[Extracted material — start]

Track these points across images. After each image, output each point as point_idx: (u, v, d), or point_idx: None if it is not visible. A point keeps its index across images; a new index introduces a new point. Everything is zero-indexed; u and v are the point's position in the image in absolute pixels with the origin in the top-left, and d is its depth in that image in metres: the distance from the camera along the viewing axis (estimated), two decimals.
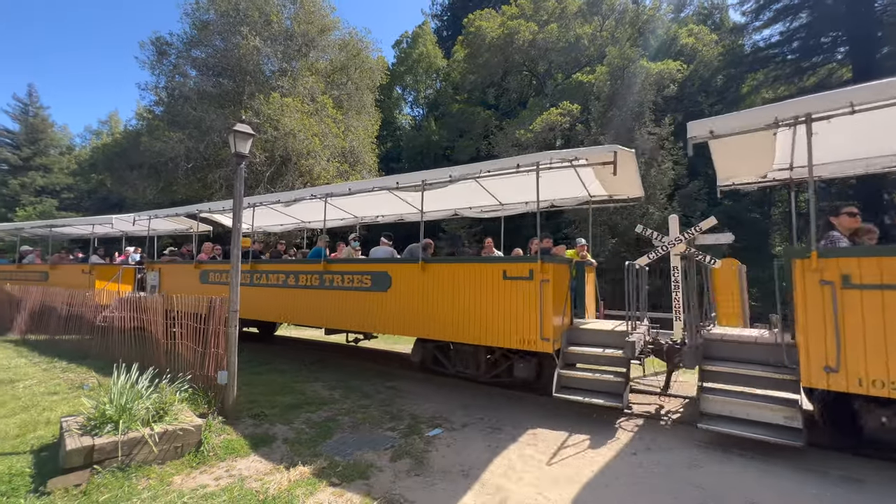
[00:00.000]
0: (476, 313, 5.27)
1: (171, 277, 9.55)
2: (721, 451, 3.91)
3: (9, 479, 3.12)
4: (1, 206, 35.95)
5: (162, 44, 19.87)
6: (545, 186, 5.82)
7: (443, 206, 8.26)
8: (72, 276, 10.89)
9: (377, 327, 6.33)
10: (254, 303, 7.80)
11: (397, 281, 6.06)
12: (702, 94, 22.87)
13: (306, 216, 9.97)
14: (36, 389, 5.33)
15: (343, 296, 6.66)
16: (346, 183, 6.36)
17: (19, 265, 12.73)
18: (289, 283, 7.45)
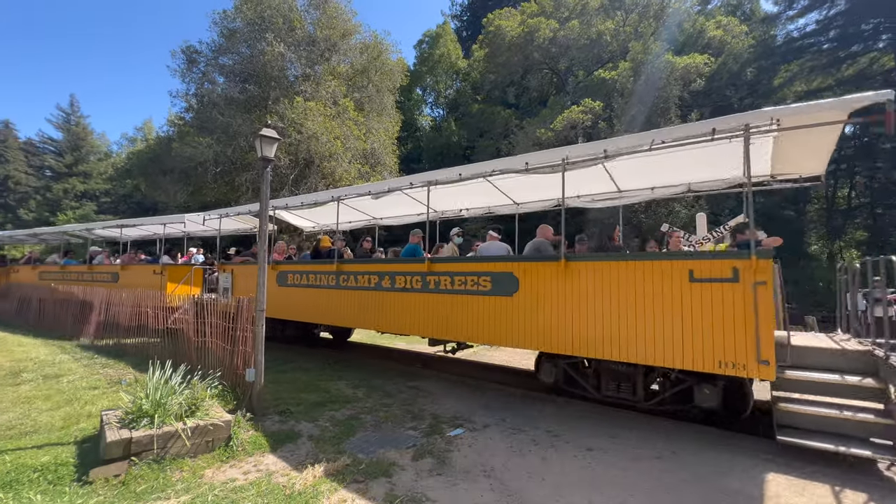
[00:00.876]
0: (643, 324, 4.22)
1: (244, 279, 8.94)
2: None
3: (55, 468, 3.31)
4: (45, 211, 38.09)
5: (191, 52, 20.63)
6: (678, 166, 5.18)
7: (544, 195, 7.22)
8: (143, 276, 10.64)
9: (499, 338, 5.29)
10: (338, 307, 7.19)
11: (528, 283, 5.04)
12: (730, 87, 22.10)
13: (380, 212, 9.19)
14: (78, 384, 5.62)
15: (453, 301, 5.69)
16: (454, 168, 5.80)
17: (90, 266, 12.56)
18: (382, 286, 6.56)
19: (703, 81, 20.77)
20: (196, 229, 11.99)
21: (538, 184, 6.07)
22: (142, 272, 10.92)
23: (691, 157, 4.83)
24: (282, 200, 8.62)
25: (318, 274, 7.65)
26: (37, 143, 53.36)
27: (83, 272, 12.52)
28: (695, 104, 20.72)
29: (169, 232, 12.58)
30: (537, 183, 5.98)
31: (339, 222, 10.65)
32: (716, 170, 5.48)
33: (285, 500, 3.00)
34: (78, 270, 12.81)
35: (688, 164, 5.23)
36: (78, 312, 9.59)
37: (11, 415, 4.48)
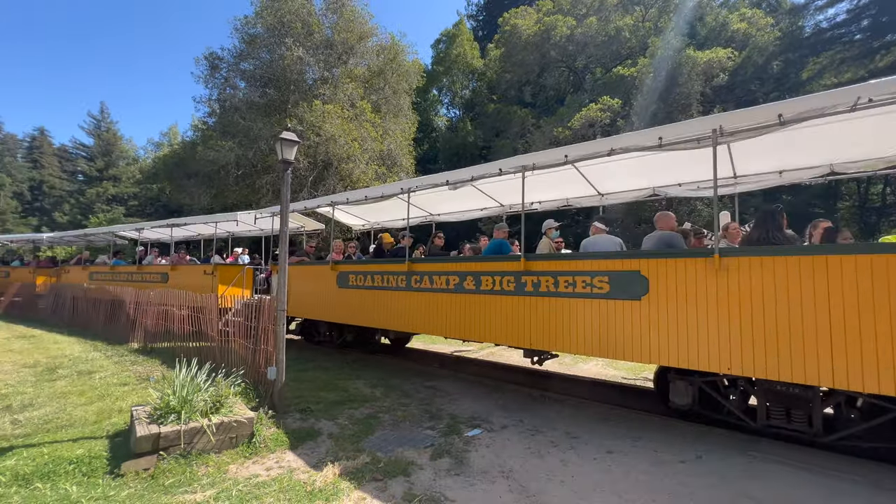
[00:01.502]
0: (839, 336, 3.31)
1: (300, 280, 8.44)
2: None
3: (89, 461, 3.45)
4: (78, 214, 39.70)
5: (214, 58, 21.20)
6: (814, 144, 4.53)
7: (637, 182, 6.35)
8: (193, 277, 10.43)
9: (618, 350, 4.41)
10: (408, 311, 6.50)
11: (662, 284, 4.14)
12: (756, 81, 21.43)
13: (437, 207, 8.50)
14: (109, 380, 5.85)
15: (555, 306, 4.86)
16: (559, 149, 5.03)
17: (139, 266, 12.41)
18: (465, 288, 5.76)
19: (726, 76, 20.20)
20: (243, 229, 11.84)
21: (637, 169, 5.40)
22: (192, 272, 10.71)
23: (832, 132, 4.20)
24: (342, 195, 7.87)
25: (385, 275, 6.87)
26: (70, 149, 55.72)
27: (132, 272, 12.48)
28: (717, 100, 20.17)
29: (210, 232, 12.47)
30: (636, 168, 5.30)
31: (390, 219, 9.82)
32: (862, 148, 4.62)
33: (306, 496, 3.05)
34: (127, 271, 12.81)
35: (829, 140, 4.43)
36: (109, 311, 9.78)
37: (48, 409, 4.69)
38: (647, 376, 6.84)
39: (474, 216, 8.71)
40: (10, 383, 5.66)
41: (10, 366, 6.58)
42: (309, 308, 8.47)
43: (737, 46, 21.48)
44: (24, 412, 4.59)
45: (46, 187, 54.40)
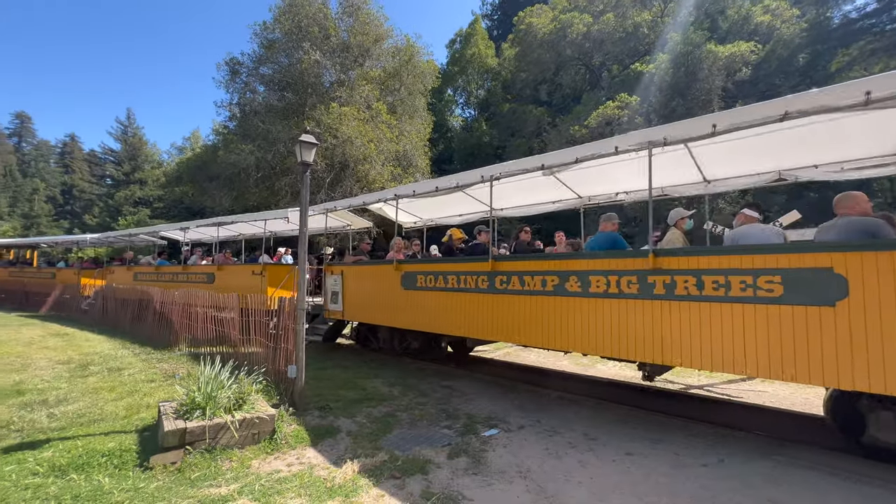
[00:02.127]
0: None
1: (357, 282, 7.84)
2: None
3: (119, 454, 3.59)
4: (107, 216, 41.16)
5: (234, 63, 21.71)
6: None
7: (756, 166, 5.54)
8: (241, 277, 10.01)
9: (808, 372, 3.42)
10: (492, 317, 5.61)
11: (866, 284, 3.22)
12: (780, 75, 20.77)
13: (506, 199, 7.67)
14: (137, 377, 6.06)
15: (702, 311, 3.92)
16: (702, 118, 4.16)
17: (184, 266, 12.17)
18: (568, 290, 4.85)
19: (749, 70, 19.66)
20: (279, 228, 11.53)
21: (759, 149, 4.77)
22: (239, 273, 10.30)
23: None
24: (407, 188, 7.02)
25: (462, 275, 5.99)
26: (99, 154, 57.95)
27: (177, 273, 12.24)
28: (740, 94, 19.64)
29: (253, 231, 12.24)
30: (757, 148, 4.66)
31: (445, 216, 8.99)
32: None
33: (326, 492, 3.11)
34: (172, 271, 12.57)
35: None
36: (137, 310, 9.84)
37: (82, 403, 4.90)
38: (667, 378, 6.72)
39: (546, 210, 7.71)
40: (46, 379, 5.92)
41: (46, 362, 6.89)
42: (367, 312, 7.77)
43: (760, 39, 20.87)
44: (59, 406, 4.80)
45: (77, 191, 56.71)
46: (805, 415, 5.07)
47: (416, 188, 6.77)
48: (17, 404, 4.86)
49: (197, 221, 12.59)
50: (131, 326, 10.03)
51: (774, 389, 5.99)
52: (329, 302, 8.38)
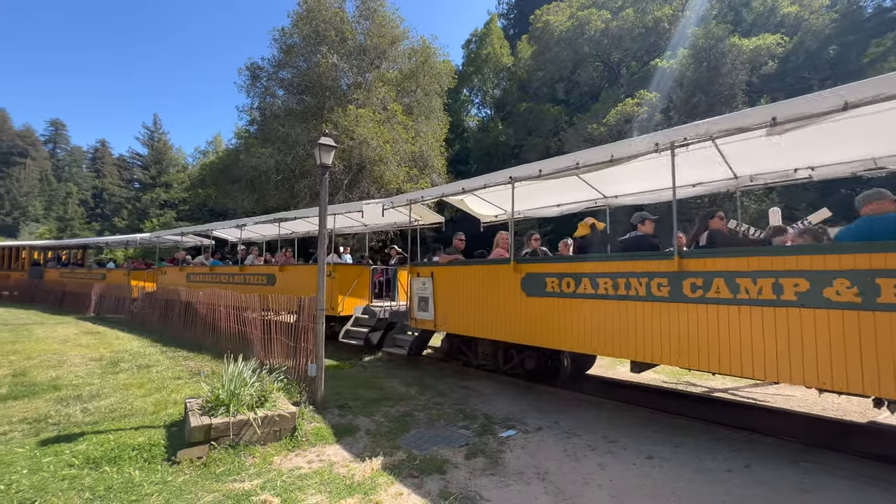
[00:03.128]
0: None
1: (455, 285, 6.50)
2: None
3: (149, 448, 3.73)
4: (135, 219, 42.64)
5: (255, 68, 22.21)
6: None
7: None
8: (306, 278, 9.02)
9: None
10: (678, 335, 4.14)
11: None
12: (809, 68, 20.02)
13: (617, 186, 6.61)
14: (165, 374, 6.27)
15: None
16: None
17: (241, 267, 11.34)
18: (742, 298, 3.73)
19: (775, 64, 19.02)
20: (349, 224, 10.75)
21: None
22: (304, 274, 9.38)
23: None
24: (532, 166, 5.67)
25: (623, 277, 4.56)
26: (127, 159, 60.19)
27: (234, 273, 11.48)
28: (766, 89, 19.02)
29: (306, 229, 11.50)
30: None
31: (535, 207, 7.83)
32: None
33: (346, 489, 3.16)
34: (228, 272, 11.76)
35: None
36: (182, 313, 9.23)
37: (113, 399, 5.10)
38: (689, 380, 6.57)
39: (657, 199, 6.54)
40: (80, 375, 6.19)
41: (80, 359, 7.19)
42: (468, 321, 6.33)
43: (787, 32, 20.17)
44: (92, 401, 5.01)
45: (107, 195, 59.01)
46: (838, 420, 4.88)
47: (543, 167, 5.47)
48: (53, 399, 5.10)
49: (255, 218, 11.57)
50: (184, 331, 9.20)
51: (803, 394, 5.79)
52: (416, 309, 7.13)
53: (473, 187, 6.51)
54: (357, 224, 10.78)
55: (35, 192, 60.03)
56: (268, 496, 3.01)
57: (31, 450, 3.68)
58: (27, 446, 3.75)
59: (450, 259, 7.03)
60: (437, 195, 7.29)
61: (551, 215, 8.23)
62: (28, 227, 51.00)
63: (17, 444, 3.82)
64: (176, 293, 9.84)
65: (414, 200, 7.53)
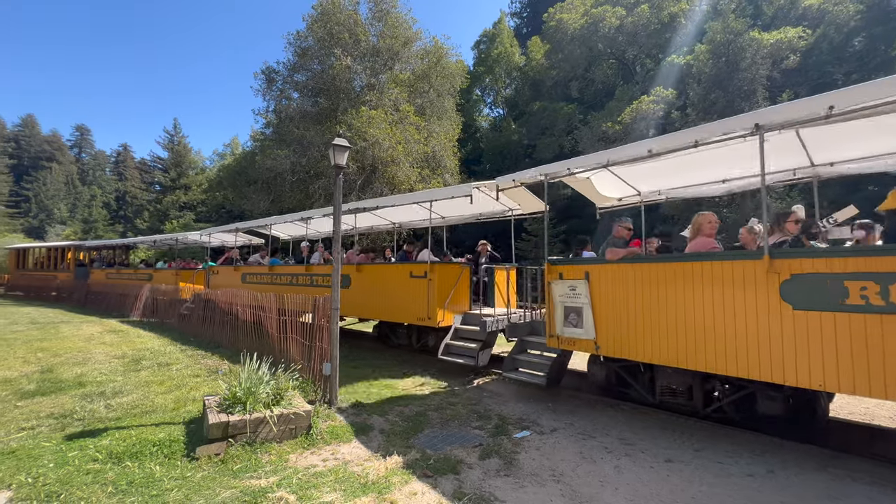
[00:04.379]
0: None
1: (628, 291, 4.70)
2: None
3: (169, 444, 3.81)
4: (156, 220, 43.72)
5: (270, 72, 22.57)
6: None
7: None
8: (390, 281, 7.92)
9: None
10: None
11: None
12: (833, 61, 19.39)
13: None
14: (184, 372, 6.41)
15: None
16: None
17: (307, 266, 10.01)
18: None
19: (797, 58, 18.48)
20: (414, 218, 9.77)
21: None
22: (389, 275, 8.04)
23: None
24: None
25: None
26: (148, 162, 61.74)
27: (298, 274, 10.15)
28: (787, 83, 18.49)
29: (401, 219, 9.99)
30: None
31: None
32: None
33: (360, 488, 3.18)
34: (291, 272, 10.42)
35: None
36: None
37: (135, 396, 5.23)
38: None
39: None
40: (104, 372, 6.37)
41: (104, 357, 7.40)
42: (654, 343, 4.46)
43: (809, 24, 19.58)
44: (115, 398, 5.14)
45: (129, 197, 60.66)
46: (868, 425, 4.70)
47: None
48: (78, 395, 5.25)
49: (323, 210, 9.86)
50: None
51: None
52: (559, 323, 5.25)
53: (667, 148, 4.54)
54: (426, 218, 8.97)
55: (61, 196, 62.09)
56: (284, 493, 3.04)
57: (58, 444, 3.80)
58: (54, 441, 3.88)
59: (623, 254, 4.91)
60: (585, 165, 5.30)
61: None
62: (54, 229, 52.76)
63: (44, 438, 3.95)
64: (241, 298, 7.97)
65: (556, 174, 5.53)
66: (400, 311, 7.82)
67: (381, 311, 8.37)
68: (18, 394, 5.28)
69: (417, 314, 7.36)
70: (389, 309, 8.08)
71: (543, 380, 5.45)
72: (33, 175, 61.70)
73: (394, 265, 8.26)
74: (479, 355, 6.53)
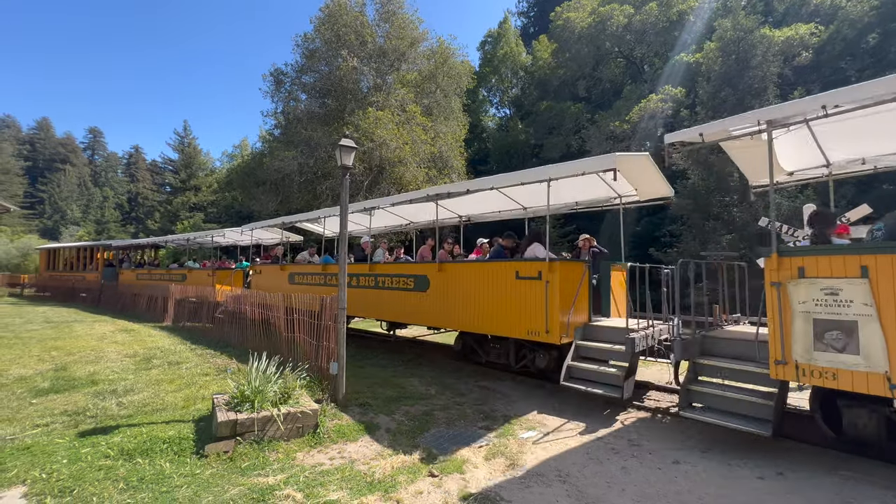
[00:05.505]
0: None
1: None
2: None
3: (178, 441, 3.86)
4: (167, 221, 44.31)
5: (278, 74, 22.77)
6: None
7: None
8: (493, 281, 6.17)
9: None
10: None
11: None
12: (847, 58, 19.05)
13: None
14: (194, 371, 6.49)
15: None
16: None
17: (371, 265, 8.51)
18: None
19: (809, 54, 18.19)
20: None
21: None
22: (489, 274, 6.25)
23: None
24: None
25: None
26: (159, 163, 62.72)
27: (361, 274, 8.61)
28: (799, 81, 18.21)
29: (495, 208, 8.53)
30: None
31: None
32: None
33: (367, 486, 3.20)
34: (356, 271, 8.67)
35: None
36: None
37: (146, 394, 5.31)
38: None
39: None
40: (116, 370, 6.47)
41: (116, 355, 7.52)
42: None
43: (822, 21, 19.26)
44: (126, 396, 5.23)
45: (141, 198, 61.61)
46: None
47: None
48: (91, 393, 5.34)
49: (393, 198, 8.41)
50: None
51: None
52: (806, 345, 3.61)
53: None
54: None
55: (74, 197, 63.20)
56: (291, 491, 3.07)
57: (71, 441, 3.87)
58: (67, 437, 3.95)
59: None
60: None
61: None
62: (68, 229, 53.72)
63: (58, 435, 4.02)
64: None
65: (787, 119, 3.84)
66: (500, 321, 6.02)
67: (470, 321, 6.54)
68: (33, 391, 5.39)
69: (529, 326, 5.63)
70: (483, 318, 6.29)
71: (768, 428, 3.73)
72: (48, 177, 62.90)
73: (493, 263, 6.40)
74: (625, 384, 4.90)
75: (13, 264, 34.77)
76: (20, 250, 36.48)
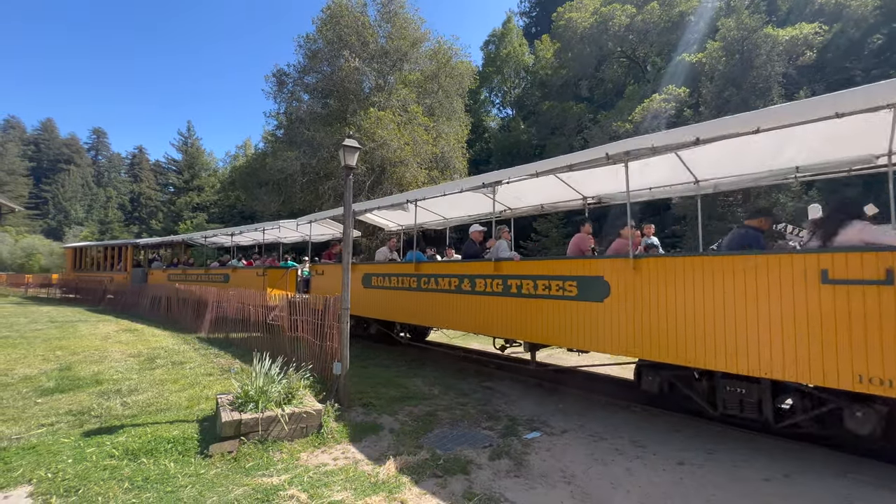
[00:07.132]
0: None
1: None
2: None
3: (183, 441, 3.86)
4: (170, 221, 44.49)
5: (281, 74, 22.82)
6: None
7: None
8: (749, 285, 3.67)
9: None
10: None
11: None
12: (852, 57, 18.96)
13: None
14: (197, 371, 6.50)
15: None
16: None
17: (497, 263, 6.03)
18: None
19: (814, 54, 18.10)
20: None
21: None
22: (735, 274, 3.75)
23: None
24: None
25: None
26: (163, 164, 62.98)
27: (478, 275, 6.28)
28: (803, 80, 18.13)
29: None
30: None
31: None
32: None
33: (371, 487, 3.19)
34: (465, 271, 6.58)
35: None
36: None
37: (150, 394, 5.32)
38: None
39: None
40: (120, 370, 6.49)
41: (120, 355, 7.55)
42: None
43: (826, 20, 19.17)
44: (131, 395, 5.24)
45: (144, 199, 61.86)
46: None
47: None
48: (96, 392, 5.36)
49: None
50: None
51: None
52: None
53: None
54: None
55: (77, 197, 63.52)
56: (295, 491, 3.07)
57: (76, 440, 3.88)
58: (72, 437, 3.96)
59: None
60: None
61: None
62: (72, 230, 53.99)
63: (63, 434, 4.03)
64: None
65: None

[Extracted material — finish]

**Work item**
Beginning with the line containing "32: (716, 170, 5.48)" in the material above, copy every line exactly until you have copied the line containing "37: (11, 415, 4.48)".

**Solution to this problem**
32: (716, 170, 5.48)
33: (285, 500, 3.00)
34: (78, 270, 12.81)
35: (688, 164, 5.23)
36: (78, 312, 9.59)
37: (11, 415, 4.48)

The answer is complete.